Era para se esfregar na cara e nas mãos. Aceitei. Fosse coisa de
comer, não aceitava. Nada não disse, não agradeci. Aquilo era do
serviço de armas, fazia parte. E esfreguei, bem. Ao que os mosquitos
deixaram de me ferroar. Desde fiquei, pois então, me divertindo de
beliscar a casca da almêcega, aquela resina de ici-í. Daí, os
pensamentos que tive foram os que nem merecem, e eu não sou capaz de
dar narração: retrato de pessoas diversas, ressalte de conversas
tolas, coisas em vago das viagens que eu tinha feito. A noite durava.
Haja
de contar o que foi ― o todo de se escorregar para cima a encosta ―
até ao ponto, donde a espera de tocaia devia de ser? Aquilo o igual,
sempre sendo. Um homem se arraiga em terra, no capim, no chão, e
vai, vai ― sendo serepente ― de gato-em-caça. Carece de repartir
frouxo o peso do corpo, semelhante fosse nadando; cotovêlo e joelho
é que transpõem. Tudo um ái de vagar, que chega aporreia, tem que
ser. Não vale arranco de pressa, o senhor tem de ficar o comprido
que pode, por mais de. As juntas da gente estalam, o senhor mesmo
escuta. Se coça a canela com o calcanhar; ― estando com polâina
não adianta. De cada vez, o senhor vira o corpo num lado: e olha,
escuta. Qualquer barulho sem tento, que se faz, verte perigo. Pássaro
pousado em moita, que se assusta forte a voo, dá aviso ao inimigo.
Pior são os que têm ninho feito, às vezes esvoaçam aos gritos, no
mesmo lugar ― dão muito aviso. Aí quando é tempo de vagalume,
esses são mil demais, sobre toda a parte! a gente mal chega, eles
vão se esparramando de acender, na grama em redor é uma esteira de
luz de fogo verde que tudo alastra ― é o pior aviso. O que nós
estávamos fazendo era uma razão de loucura muita, coisa que só
mesmo em guerra é que se quer. O punhal travessado na boca, sabe?!
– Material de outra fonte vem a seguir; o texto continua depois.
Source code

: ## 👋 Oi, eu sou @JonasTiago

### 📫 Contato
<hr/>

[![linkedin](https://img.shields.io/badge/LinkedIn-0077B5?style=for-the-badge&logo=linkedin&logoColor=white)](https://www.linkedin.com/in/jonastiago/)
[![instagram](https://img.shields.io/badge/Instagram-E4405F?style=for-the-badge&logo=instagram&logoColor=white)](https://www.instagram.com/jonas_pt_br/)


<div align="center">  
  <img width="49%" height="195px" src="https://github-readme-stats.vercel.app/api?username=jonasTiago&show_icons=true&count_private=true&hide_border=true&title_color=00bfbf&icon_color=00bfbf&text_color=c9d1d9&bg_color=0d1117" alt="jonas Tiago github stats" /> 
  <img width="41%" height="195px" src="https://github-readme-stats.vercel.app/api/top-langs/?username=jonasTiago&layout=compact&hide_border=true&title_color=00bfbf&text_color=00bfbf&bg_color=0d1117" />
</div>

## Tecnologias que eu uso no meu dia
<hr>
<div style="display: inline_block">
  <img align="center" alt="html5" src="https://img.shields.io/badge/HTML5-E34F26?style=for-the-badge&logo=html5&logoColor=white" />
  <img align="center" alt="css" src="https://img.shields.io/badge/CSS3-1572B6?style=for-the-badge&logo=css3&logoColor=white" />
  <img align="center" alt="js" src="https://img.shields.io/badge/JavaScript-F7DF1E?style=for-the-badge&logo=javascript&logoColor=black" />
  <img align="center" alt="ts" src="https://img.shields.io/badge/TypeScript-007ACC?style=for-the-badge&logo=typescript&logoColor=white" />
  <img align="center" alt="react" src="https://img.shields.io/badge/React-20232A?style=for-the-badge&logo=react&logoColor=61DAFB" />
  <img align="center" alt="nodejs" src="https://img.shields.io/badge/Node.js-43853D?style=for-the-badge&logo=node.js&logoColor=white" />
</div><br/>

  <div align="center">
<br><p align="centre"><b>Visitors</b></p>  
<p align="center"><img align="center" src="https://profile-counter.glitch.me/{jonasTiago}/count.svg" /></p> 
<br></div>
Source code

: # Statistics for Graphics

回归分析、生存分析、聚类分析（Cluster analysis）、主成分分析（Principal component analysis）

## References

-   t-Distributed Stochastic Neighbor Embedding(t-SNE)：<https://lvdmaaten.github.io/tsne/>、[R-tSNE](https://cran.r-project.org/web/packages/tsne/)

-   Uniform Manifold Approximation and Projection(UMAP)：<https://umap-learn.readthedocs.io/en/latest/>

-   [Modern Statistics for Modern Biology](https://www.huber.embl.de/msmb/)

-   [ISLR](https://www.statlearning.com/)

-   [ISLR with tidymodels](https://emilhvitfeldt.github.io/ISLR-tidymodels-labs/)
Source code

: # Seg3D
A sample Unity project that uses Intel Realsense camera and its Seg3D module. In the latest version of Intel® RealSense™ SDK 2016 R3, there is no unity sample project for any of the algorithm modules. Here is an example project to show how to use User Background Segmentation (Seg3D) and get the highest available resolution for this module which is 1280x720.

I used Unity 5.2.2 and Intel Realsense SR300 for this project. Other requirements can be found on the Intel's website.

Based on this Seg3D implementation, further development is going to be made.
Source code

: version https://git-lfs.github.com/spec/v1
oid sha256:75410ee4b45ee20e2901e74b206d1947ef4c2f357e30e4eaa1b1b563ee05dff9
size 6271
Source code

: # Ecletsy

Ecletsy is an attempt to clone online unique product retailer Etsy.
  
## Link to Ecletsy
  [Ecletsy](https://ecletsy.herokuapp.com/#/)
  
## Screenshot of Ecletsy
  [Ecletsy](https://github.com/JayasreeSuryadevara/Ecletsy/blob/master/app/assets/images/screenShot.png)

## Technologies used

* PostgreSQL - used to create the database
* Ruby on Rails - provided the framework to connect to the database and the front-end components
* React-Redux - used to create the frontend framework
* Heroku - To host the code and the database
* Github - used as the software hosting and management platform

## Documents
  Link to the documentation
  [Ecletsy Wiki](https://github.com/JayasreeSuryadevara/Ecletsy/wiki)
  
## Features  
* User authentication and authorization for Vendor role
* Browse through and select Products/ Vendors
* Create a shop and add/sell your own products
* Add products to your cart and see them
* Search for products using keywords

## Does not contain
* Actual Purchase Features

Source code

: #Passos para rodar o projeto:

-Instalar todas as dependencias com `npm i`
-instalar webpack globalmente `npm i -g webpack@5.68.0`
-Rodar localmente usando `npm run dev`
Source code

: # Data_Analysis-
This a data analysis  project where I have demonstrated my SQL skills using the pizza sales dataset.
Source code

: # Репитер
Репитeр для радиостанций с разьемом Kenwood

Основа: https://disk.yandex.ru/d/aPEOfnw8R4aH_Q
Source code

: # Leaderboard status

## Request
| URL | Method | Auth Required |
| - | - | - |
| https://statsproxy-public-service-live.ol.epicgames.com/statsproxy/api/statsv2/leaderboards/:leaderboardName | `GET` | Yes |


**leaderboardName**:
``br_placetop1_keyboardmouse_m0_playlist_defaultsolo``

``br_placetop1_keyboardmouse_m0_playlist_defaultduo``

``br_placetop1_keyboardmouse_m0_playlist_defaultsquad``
sem querer, a gente rosna. As guardas, qualquer mato ameaçava que ia
bulir! com o inimigo vindo dele. Arvores branquiçadas,
traiçoeiramente. A gente amassa com a barriga espinhos e gravetos, é
preciso de saber quando é que é melhor se calcar no estrepe firme
com gosto ― que é o que mais defende dele não se cravar. O
inimigo pode estar engatinhando também, versa por detrás, nunca se
tem certeza. O cheiro da terra agoura mal. Capim de beira em fio, que
corta a cara. E uns gafanhotos pulam, têm um estourinho, tlique, eu
figurava que era das estrelas remexidas, titique delas, caindo por
minhas costas. Trabalhos de unha. O capim escorria, do sereno da
noite, lagrimado. Ah, e cobra? Pensar que, num corisco de momento, se
pode premer mão numa rodilha grossa de cascavél, numa certa morte
dessas. Pior é a surucucú, que passeia longe, noturnazã, monstro!
essa é o que há com mais dôida ligeireza neste mundo. Rezei a
jaculatória de São Bento. A água do sereno me molhava, da macega,
das folhas, ― é o que digo ao senhor; me desgostava. Raio de um
repente, afastaram a erva alta, minha cabeça eu encolhi. Era um
tatú, que ia entrando no buraco, fungou e escutei o esfrego de suas
muxibas. Tatú-peba, e eu no rés dele. Que modo que? Rastejando de
minha banda da direita, o Hermógenes rompia, eu sentia o bafo duma
boca, e aquele avultar deitado de bicho duro, braço por braço. O
Garanço e o Montesclarense espigavam vez mais adiante, vez mais
atrás. Quando de sem-menos, o Hermógenes me esbarrou. Ele falou um
murmo ― me cochichou de mão em concha. ― E aqui mesmo... ― ele
redisse. Onde era que estavam as estrelas dianteiras, e os macios
pássaros da noite? ― pensei. Eu tinha fechado os olhos. O cheiro
dum araçá-branco formava bolas. Quietei.